TASK GOAL: Tally the lines in the records underneath that contain the string "application", and state the figure by itself.

[Saved entries]
=== Section Start ===

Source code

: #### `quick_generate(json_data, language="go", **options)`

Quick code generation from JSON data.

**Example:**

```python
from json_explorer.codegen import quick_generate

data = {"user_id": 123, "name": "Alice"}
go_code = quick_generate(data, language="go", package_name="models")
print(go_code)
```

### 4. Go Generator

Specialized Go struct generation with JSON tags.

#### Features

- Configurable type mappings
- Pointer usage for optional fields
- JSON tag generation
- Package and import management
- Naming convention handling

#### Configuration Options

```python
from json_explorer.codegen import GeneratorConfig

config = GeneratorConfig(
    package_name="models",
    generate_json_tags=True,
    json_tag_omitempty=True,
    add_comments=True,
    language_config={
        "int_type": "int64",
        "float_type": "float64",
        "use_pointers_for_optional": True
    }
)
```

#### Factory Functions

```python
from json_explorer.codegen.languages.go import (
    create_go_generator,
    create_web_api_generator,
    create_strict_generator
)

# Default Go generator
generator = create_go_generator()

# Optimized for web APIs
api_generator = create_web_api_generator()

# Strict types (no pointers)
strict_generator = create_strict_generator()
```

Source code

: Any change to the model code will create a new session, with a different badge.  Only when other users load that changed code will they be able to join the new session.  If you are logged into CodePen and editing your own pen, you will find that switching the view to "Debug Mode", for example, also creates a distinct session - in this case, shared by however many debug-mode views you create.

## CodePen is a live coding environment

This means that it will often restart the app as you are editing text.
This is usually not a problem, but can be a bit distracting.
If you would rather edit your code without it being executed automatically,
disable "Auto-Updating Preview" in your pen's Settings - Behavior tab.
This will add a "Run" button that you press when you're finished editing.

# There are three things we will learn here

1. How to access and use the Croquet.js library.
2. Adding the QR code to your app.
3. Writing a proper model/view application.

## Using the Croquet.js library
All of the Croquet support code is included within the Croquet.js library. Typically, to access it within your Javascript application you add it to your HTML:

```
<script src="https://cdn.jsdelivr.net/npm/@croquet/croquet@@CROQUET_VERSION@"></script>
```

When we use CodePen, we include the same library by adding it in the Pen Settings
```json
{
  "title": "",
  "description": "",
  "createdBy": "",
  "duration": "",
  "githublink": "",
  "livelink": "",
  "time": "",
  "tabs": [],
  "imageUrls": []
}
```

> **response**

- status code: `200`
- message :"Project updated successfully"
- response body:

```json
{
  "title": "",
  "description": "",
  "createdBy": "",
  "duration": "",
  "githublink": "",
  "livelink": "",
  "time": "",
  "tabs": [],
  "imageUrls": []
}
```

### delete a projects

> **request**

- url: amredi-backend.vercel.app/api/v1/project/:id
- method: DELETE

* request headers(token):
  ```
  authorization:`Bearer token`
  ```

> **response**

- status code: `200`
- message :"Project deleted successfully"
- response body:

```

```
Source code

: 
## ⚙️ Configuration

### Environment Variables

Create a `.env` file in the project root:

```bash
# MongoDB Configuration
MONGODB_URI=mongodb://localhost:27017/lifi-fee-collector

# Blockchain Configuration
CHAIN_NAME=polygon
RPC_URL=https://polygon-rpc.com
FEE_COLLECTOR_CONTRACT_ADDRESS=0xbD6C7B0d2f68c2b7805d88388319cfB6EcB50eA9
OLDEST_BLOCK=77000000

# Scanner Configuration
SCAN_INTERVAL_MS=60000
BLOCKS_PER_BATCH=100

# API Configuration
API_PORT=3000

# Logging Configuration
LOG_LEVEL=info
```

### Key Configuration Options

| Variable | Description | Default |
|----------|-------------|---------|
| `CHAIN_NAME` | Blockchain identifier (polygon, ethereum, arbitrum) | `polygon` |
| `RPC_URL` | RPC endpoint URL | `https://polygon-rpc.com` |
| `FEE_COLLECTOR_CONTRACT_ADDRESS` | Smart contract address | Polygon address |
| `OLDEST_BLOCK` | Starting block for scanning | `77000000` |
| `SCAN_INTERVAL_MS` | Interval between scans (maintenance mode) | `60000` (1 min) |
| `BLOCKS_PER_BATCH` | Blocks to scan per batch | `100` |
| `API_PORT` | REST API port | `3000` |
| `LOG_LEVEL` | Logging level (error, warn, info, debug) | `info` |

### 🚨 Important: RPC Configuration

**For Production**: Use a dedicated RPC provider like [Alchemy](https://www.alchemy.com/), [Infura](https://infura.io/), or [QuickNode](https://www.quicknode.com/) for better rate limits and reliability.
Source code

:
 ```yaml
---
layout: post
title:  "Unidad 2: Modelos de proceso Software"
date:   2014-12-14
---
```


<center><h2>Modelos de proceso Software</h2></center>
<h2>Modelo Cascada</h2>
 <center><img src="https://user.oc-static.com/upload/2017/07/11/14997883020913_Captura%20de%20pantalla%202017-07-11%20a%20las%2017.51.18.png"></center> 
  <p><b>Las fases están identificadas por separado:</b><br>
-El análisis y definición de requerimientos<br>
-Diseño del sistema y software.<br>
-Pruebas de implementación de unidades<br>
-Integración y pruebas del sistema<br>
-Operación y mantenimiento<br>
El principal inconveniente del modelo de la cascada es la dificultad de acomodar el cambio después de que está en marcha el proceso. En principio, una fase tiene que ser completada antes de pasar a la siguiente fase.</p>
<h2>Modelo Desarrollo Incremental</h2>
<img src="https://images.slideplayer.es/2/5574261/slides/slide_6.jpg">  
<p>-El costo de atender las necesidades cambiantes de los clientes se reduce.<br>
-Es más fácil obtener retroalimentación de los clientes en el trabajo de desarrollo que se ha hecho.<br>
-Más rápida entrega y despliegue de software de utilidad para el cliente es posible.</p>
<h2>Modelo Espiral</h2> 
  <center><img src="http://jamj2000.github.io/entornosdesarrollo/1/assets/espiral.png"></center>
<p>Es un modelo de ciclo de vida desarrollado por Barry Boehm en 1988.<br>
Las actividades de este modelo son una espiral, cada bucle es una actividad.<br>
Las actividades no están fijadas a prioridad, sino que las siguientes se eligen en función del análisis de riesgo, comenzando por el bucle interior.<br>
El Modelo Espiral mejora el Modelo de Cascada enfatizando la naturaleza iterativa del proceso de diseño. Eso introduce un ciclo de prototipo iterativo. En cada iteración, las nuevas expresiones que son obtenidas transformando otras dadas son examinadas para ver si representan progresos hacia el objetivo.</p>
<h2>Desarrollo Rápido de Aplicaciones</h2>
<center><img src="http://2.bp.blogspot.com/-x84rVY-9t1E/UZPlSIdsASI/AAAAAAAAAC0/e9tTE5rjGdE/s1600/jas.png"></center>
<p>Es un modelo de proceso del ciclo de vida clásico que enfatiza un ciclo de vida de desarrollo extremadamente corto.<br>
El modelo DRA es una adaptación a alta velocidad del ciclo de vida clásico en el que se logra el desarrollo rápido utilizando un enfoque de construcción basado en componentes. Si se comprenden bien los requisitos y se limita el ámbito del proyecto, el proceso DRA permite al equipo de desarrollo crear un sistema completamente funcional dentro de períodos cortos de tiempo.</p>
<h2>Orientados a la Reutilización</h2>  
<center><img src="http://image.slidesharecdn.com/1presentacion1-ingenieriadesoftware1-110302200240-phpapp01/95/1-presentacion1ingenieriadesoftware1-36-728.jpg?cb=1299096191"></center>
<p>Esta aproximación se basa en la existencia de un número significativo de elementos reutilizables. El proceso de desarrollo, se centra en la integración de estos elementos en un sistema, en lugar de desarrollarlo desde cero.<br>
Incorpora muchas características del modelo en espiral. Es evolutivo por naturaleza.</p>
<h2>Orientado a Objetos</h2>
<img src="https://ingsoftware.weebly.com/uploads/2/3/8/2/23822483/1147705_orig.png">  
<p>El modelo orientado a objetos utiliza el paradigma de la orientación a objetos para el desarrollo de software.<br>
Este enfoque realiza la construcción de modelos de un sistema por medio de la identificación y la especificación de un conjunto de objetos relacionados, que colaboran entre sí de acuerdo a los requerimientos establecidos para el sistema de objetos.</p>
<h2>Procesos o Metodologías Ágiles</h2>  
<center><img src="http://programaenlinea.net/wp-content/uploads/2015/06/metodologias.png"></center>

=== Section End ===

ANSWER BELOW: 2